C'est suite au jet d'une bouteille d'acide dans la cour — qui n'avait blessé personne — que les professeurs avaient arrêté les cours pendant 2 jours en utilisant leur « droit de retrait » (qui leur avait été refusé). C'est à la suite de cet événement que cette mesure a été mise en place.
Un policier dit « référent » sera donc présent en permanence dans cet établissement classé Zone d'Éducation Prioritaire et qui, malgré l'événement exceptionnel, est considéré comme calme.
Pourquoi les professeurs s'opposent-ils à un policier au collège
Les professeurs sont majoritairement contre cette mesure, d'autant plus que ce collège ne compte que 2 surveillants pour 750 élèves et 2 aides éducateurs. Ils demandent plutôt 2 surveillants supplémentaires et un conseiller d'éducation pour mieux encadrer les élèves.
Cette mesure a été acceptée par le conseil de l'établissement, mais tous ceux qui le fréquentent savent très bien qu'il est loin d'être très représentatif. Les 7 professeurs qui représentaient leurs collègues ont tous voté contre cette mesure, surtout en raison du manque de personnel.

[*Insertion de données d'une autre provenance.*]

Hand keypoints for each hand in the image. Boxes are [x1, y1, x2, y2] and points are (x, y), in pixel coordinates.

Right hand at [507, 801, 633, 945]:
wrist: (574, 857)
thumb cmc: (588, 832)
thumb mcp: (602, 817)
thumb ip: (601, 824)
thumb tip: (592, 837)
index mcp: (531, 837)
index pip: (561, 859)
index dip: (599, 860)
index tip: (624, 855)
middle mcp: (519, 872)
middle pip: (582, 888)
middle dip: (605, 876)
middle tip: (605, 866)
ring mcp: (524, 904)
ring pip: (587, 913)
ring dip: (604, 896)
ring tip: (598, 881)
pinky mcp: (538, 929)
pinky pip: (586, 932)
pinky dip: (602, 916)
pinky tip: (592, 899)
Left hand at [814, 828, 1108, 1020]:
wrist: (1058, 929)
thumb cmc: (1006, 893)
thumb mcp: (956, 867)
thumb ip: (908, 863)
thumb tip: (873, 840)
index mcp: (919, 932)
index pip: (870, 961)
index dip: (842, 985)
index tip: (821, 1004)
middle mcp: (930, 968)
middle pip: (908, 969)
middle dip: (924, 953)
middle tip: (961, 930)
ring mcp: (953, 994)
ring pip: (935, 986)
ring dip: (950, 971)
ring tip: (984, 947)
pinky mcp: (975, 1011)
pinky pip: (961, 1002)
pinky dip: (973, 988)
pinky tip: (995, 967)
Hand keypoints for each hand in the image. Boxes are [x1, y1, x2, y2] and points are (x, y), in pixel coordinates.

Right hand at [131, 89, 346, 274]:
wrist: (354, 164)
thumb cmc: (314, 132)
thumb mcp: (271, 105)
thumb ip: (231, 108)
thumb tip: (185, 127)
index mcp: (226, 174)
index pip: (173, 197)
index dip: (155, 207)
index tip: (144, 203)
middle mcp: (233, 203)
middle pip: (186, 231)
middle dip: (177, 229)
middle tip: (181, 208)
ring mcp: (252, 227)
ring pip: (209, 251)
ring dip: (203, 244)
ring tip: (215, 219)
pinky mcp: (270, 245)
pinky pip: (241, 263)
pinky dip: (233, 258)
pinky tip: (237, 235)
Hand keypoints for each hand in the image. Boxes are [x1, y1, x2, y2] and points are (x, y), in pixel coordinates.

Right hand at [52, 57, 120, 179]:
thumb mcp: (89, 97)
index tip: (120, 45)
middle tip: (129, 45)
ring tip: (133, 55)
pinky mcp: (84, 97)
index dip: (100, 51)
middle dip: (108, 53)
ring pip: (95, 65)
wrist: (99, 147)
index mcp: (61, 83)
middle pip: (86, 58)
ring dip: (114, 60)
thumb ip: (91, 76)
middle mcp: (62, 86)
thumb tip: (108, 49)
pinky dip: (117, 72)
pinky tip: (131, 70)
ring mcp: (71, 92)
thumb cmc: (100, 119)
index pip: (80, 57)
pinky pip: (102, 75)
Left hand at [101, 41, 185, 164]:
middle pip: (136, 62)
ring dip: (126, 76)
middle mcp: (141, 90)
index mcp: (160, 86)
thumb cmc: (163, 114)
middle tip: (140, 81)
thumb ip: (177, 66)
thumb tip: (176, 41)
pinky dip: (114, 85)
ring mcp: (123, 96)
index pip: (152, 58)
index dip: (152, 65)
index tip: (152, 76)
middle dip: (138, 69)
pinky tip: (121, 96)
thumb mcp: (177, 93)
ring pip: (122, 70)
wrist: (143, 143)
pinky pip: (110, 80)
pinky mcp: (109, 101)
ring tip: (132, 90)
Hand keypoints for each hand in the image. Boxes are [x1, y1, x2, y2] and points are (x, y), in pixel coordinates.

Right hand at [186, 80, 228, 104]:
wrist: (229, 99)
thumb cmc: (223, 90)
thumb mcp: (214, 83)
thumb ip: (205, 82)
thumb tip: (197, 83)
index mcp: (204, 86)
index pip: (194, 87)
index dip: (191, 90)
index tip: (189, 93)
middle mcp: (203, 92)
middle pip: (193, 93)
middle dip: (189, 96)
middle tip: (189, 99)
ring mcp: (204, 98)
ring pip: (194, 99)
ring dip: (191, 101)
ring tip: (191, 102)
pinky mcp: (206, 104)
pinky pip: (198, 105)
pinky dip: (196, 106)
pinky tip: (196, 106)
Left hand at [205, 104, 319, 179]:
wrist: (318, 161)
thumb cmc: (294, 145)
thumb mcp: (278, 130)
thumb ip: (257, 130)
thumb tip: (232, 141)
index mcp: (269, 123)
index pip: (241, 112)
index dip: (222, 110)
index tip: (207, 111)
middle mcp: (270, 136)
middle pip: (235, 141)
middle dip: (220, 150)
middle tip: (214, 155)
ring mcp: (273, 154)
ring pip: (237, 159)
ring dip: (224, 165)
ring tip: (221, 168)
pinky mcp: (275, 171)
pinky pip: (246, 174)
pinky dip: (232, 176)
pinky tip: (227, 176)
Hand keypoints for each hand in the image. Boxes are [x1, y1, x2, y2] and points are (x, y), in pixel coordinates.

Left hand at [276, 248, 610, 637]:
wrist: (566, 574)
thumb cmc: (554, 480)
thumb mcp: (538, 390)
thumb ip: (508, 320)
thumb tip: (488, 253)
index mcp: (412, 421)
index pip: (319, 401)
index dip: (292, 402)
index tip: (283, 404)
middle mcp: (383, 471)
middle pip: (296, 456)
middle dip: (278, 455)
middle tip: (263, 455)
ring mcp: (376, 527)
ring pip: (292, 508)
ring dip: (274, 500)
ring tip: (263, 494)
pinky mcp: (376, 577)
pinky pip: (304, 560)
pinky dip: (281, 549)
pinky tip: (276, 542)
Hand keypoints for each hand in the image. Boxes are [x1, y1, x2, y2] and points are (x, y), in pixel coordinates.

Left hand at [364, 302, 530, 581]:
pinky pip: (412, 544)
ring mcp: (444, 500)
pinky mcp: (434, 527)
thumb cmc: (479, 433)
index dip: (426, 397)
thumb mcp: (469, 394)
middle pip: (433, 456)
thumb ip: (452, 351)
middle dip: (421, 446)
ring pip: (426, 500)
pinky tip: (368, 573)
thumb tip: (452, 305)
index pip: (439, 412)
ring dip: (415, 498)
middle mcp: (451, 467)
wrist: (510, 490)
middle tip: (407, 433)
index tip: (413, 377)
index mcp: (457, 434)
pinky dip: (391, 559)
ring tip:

Vers un modèle américain de sécurité à l'école
Cette mesure prise par le ministre de l'Intérieur et non par celui de l'Éducation Nationale montre la vision de notre gouvernement : nos établissements deviennent des prisons avec caméras, policiers, grillages sécurisés...
Notre éducation va de plus en plus vers le modèle américain, que ce soit d'un point de vue de la sécurité — qui d'ailleurs n'a pas empêché de véritables carnages comme celui de Littleton — mais également d'un point de vue scolaire avec l'amende pour absentéisme comme en Grande-Bretagne, et surtout les baisses de budget à l'image de nos universités qui sont deux fois moins financées que celles de la Suisse.